De hecho, el secretario general de Podemos, José García Molina, ha propuesto directamente a Emiliano García-Page que ambos se sienten en una mesa, cara a cara, para comenzar a trabajar en los presupuestos de 2017. En privado, el Gobierno dice que no se fía en absoluto del líder de Podemos después de la "puñalada" del 7 de abril pero, en público, ha asegurado que la de García Molina es una proposición "razonable". ¿En qué quedamos? Lo cierto es que todavía no se han llamado, que las semanas pasan y no hay negociación.

Por otra parte, ni el Ejecutivo y ni el PSOE se han atrevido hasta el momento a descartar un posible pacto con el PP para sacar adelante los presupuestos.
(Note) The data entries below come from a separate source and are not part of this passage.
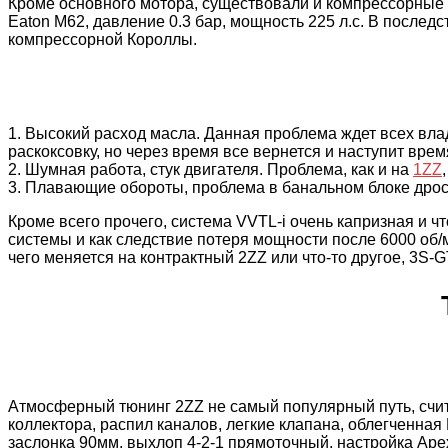
Кроме основного мотора, существовали и компрессорные ве
Eaton M62, давление 0.3 бар, мощность 225 л.с. В послед
компрессорной Короллы.
1. Высокий расход масла. Данная проблема ждет всех вла
раскоксовку, но через время все вернется и наступит вре
2. Шумная работа, стук двигателя. Проблема, как и на
1ZZ
3. Плавающие обороты, проблема в банальном блоке дросс
Кроме всего прочего, система VVTL-i очень капризная и чт
системы и как следствие потеря мощности после 6000 об/ми
чего меняется на контрактный 2ZZ или что-то другое, 3S-G
Атмосферный тюнинг 2ZZ не самый популярный путь, считае
коллектора, распил каналов, легкие клапана, облегченная
заслонка 90мм, выхлоп 4-2-1 прямоточный, настройка Ap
Nunca han cerrado esa puerta por completo aunque tampoco han especulado con ese escenario como probable, como sí están haciendo con la posible convocatoria de elecciones anticipadas. Lo que tampoco han hecho ha sido descartar una nueva negociación con Podemos, como le exigen los 'populares' si quieren contar con ellos para desbloquear la situación en Castilla-La Mancha. No se puede estar en misa y repicando.

La trayectoria del presidente Page no me permite dudar ni un segundo de su inteligencia política ni de sus buenas intenciones para tomar la mejor decisión en la defensa del bien común. O saca pronto el as que tiene escondido debajo de la manga o el espectáculo dejará de ser divertido. No dudo de que su jugada sea mucho más larga de lo que somos capaces de ver el común de los mortales, pero la realidad es que a muchos castellano-manchegos de a pie les comienza a inundar el desasosiego, alimentado por la falta de claridad, por las contradicciones y por las vagas insinuaciones de un Gobierno que parece estar ganando tiempo y que proyecta hacia el exterior la sensación de haber perdido las riendas de Castilla-La Mancha. Quizá las apariencias engañen, pero así no hay quien gane unas elecciones.